__To be done__
Can you transcribe every one of the rows below word for word, leaving the pictures out?

__Supplied material__
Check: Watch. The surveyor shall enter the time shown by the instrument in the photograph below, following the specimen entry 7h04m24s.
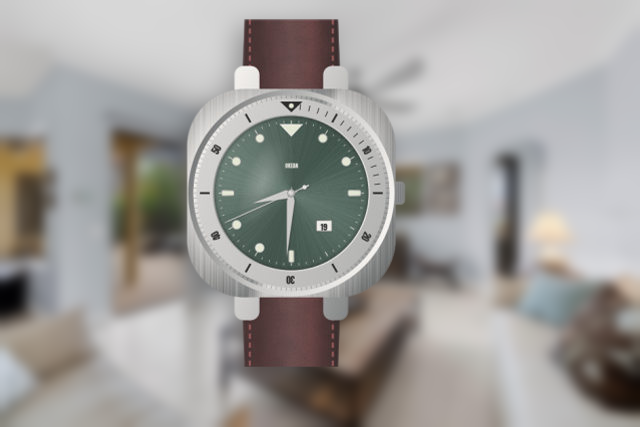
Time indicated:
8h30m41s
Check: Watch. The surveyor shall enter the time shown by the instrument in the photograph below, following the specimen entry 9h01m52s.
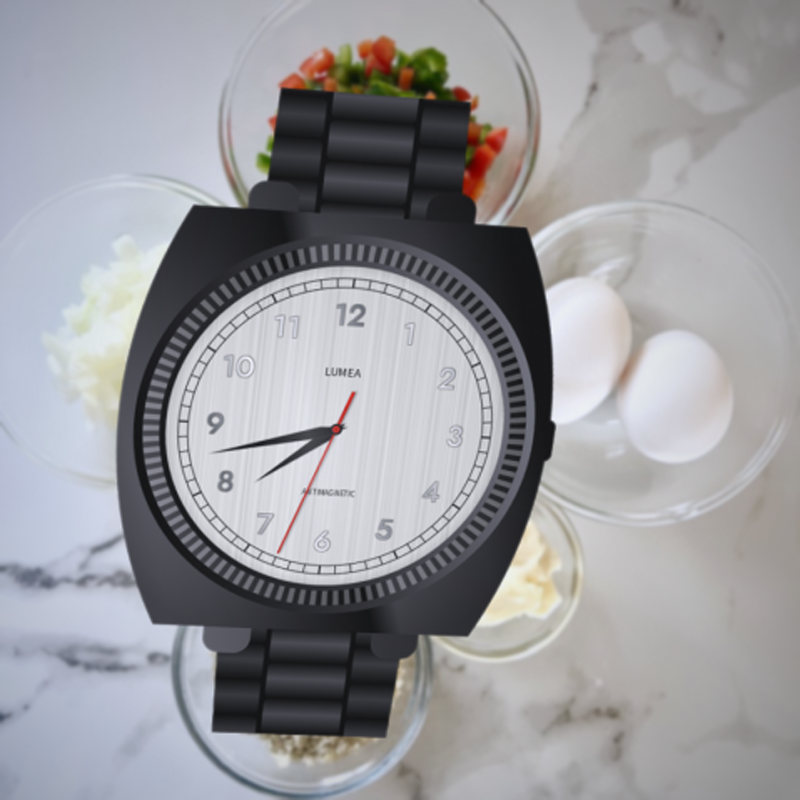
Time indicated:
7h42m33s
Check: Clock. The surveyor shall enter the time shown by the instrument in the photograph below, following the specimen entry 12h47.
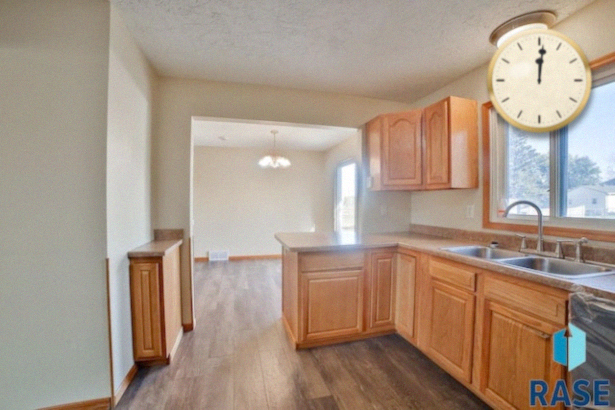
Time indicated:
12h01
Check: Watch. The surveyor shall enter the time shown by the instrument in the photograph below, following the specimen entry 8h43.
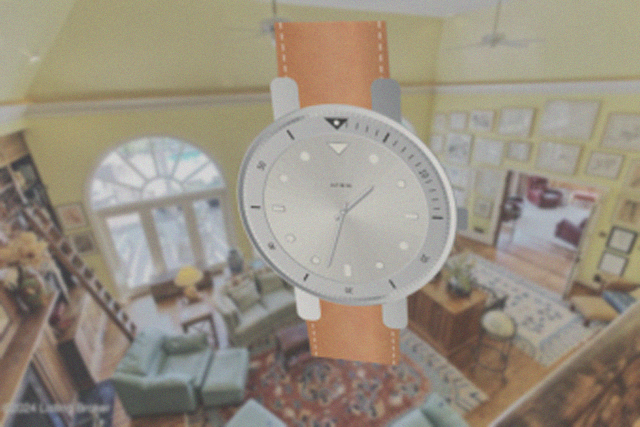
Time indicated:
1h33
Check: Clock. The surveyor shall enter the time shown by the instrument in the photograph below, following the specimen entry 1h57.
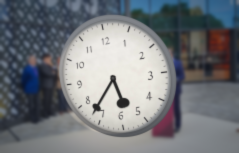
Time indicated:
5h37
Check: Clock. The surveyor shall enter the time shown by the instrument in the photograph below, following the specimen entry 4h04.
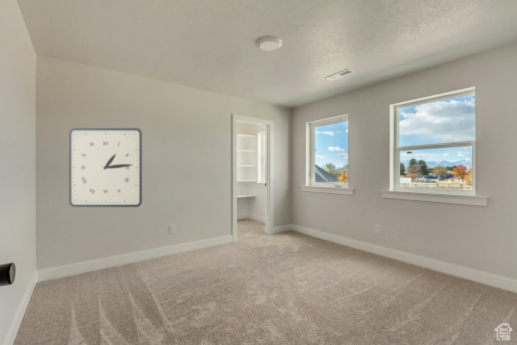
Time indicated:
1h14
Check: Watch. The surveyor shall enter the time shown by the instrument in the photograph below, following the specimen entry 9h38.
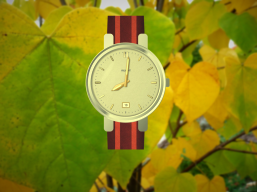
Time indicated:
8h01
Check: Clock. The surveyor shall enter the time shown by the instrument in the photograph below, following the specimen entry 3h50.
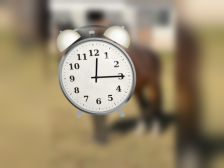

__Solution to this task__
Check: Watch. The surveyor shall enter the time shown by the instrument in the photograph below, following the specimen entry 7h04m24s.
Time indicated:
8h30m41s
Check: Watch. The surveyor shall enter the time shown by the instrument in the photograph below, following the specimen entry 9h01m52s.
Time indicated:
7h42m33s
Check: Clock. The surveyor shall enter the time shown by the instrument in the photograph below, following the specimen entry 12h47.
Time indicated:
12h01
Check: Watch. The surveyor shall enter the time shown by the instrument in the photograph below, following the specimen entry 8h43.
Time indicated:
1h33
Check: Clock. The surveyor shall enter the time shown by the instrument in the photograph below, following the specimen entry 1h57.
Time indicated:
5h37
Check: Clock. The surveyor shall enter the time shown by the instrument in the photograph below, following the specimen entry 4h04.
Time indicated:
1h14
Check: Watch. The surveyor shall enter the time shown by the instrument in the photograph below, following the specimen entry 9h38.
Time indicated:
8h01
Check: Clock. The surveyor shall enter the time shown by the instrument in the photograph below, following the specimen entry 3h50.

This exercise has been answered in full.